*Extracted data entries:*
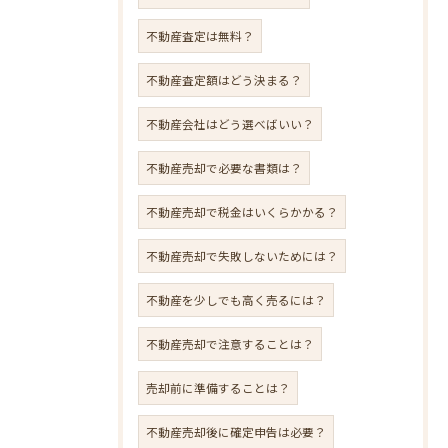
不動産査定は無料？
不動産査定額はどう決まる？
不動産会社はどう選べばいい？
不動産売却で必要な書類は？
不動産売却で税金はいくらかかる？
不動産売却で失敗しないためには？
不動産を少しでも高く売るには？
不動産売却で注意することは？
売却前に準備することは？
不動産売却後に確定申告は必要？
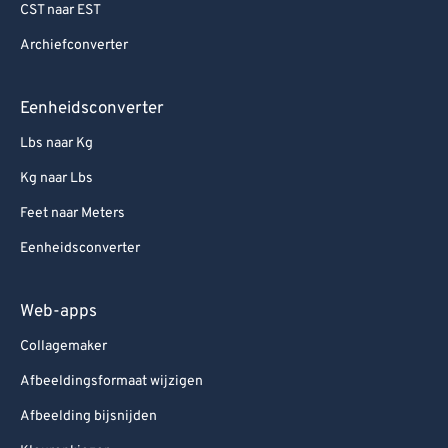
CST naar EST
Archiefconverter
Eenheidsconverter
Lbs naar Kg
Kg naar Lbs
Feet naar Meters
Eenheidsconverter
Web-apps
Collagemaker
Afbeeldingsformaat wijzigen
Afbeelding bijsnijden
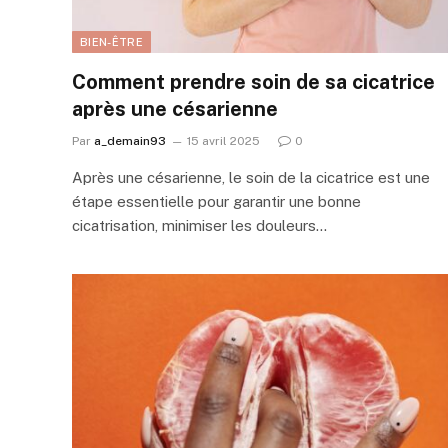
BIEN-ÊTRE
Comment prendre soin de sa cicatrice
après une césarienne
Par
a_demain93
15 avril 2025
0
Après une césarienne, le soin de la cicatrice est une
étape essentielle pour garantir une bonne
cicatrisation, minimiser les douleurs…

*Work instruction:* Set down only the lines from the line with "Après une césarienne, le" through the last line of the data above, keeping both the first and the last.

*Answer to the problem:*
Après une césarienne, le soin de la cicatrice est une
étape essentielle pour garantir une bonne
cicatrisation, minimiser les douleurs…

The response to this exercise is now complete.